Yeah. The meter had 1991 on it, the cut-out has obviously been changed and an earth taken from sheath via an EC14 (YUK!), but no earth comes off the cut-out. The only bit of the install which is properly earthed is that ivory one way Wylex. The rest is connected to the water pipe...
 
Metermen are hardly ever Sparkys (or if they are they are so old the install looks normal to them or are so young they havn't got the experience to notice)
 
Flippin heck securespark....you sure you've not strolled into a museum by mistake mate.
 
The first time I came across lead sheathed cable was during a rewire of an old victorian house, when taking out the VIR I saw this cable and thought that at least some of it was PVC :)
How wrong was I :? :?

It all came out in the end though.. :twisted: :twisted:
 
Also when house hunting recently I saw an old fuse box.... wooden construction with a ceramic rotary knob :shock: How old.

Funny thing was though, although urgently in need of a rewire the house was done up beautifully to the nines
 
RF Lighting said:
The seals on the cutout and meter do not look like proper DNO seals.

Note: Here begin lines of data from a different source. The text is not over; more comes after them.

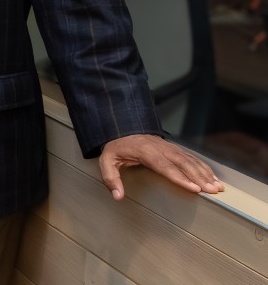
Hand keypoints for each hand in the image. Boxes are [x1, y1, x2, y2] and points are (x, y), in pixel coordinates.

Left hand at [98, 133, 222, 199]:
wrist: (123, 130)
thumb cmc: (116, 149)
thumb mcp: (107, 162)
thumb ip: (111, 179)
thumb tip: (118, 196)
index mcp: (146, 153)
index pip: (166, 167)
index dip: (181, 178)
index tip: (194, 188)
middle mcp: (162, 149)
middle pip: (184, 164)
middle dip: (200, 178)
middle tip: (213, 191)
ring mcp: (170, 148)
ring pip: (191, 160)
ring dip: (205, 174)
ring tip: (218, 187)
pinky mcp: (174, 149)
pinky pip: (192, 158)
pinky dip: (204, 168)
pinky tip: (213, 177)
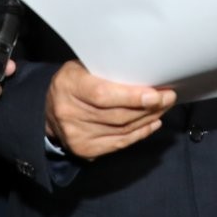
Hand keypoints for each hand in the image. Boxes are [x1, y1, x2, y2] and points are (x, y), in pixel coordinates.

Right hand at [44, 60, 175, 160]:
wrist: (48, 110)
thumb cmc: (74, 82)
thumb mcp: (83, 67)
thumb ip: (109, 70)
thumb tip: (146, 73)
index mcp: (69, 85)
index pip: (103, 95)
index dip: (132, 97)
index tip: (156, 95)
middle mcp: (70, 113)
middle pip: (117, 115)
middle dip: (149, 107)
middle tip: (168, 97)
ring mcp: (76, 135)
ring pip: (122, 130)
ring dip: (148, 119)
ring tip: (164, 108)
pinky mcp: (84, 150)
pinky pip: (119, 143)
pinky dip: (139, 133)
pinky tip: (152, 123)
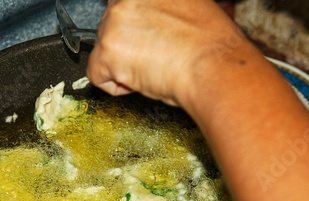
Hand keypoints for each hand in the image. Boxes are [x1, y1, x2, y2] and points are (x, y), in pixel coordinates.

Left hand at [86, 0, 243, 106]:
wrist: (212, 67)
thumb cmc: (209, 45)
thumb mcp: (187, 9)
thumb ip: (162, 9)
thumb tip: (157, 19)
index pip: (125, 6)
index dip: (135, 27)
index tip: (145, 39)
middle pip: (111, 25)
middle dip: (127, 44)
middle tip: (156, 55)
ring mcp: (114, 21)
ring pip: (104, 48)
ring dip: (123, 64)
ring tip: (153, 67)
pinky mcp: (107, 48)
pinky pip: (96, 73)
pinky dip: (114, 85)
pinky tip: (140, 81)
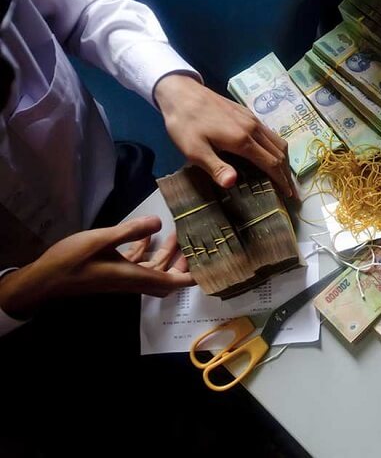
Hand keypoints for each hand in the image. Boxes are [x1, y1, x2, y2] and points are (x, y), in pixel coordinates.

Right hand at [0, 217, 193, 318]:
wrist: (45, 279)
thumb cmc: (71, 261)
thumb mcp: (101, 240)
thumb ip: (130, 230)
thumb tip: (158, 222)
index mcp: (135, 276)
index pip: (173, 281)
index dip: (194, 277)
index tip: (212, 268)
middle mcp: (133, 280)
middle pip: (167, 277)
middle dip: (184, 264)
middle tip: (196, 246)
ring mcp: (122, 278)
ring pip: (152, 269)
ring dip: (165, 255)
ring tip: (176, 235)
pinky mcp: (112, 272)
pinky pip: (136, 264)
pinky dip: (145, 251)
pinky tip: (146, 235)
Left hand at [155, 73, 296, 196]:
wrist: (180, 92)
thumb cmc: (185, 124)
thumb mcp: (194, 150)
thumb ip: (215, 167)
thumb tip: (233, 184)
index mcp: (242, 140)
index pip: (271, 164)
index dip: (281, 181)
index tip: (288, 195)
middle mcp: (253, 129)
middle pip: (279, 153)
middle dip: (286, 174)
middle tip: (290, 190)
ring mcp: (252, 119)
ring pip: (277, 142)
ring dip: (284, 160)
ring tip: (284, 175)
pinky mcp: (248, 113)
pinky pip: (270, 133)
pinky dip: (276, 148)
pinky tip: (269, 154)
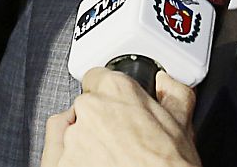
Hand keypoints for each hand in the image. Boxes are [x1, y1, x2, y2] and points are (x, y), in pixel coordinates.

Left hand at [41, 68, 199, 166]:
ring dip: (82, 142)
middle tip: (117, 143)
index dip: (109, 98)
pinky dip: (68, 161)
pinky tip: (91, 165)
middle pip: (84, 107)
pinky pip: (54, 154)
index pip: (97, 78)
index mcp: (118, 91)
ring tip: (105, 160)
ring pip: (67, 131)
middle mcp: (90, 109)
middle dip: (98, 122)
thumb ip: (173, 95)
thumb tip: (168, 83)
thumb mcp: (182, 126)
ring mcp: (71, 138)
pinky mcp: (56, 163)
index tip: (115, 111)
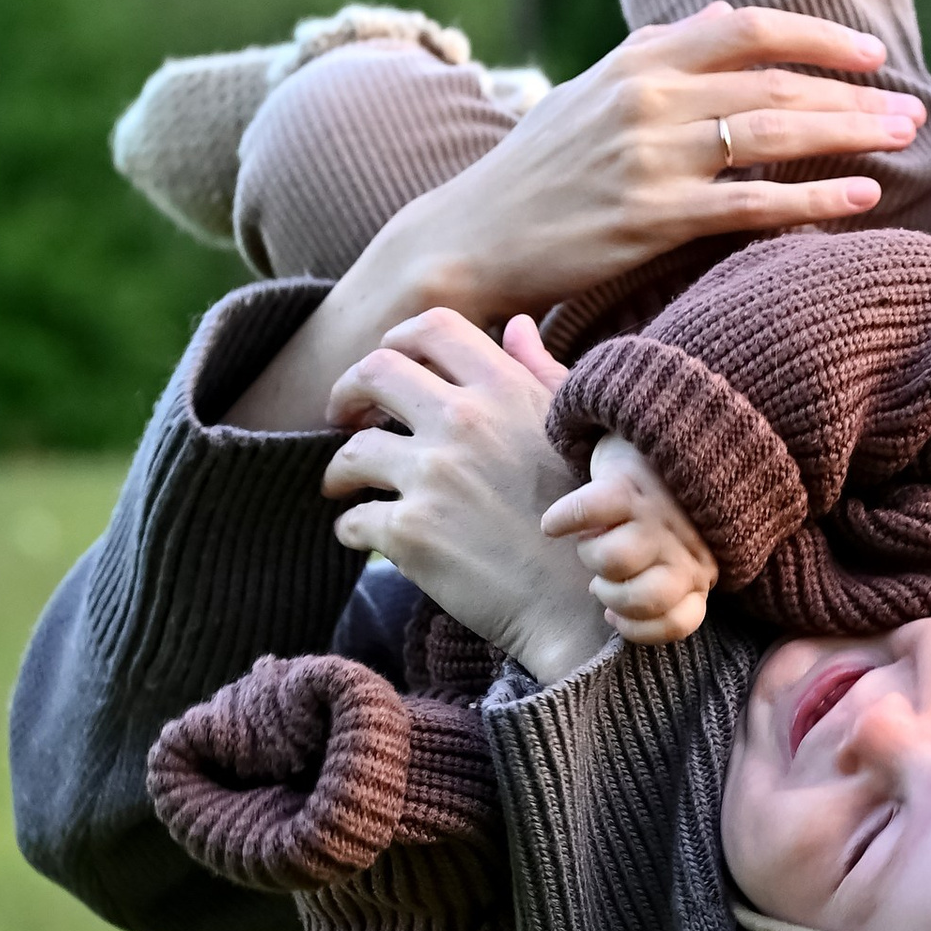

Yeah, they are the older lead seals with twisted wire. Quite how these were around in 1991, I don't know!
 
securespark said:
they've been doing some work in some of the service shafts at uni and i've noticed a rather large number of theese that still apear to be in use mounted on top of some equally old looking busbar trunking.
 
We have a number of these in the college stores, made by 'BILL' I think so stereotypically british, feel really solid, and inside on the cover it proudly states 'made in GT. Britain' followed by instructions to lubricate it every 6 months. The switch closes with a satisfying 'clunk' as well! (but then again, so do the more modern MEM ones with the turn handle), they seem to lack a proper place to terminate an earth, but I suppose they are from a time when no one put extra cpcs into metal conduit, etc (and SWA is quite often still adequate without extra cpc cores)

Some of them have flash pads (the rest just have reminants of flash pads!) that look worryingly like asbestoes, but it should well be a subsitite... I just generally don't distrub it whatever it is :)
 
Adam_151 said:
they seem to lack a proper place to terminate an earth, but I suppose they are from a time when no one put extra cpcs into metal conduit, etc (and SWA is quite often still adequate without extra cpc cores)

The smallest version of these are called 'Bill Radette'.They generally have nowhere internal to terminate a cpc.There is a screw with washer on the outside and it was general practice at the time to drill a hole just by the screw and bring any cpc fitted through the hole and into the terminal.
On later models the terminal was moved to the inside.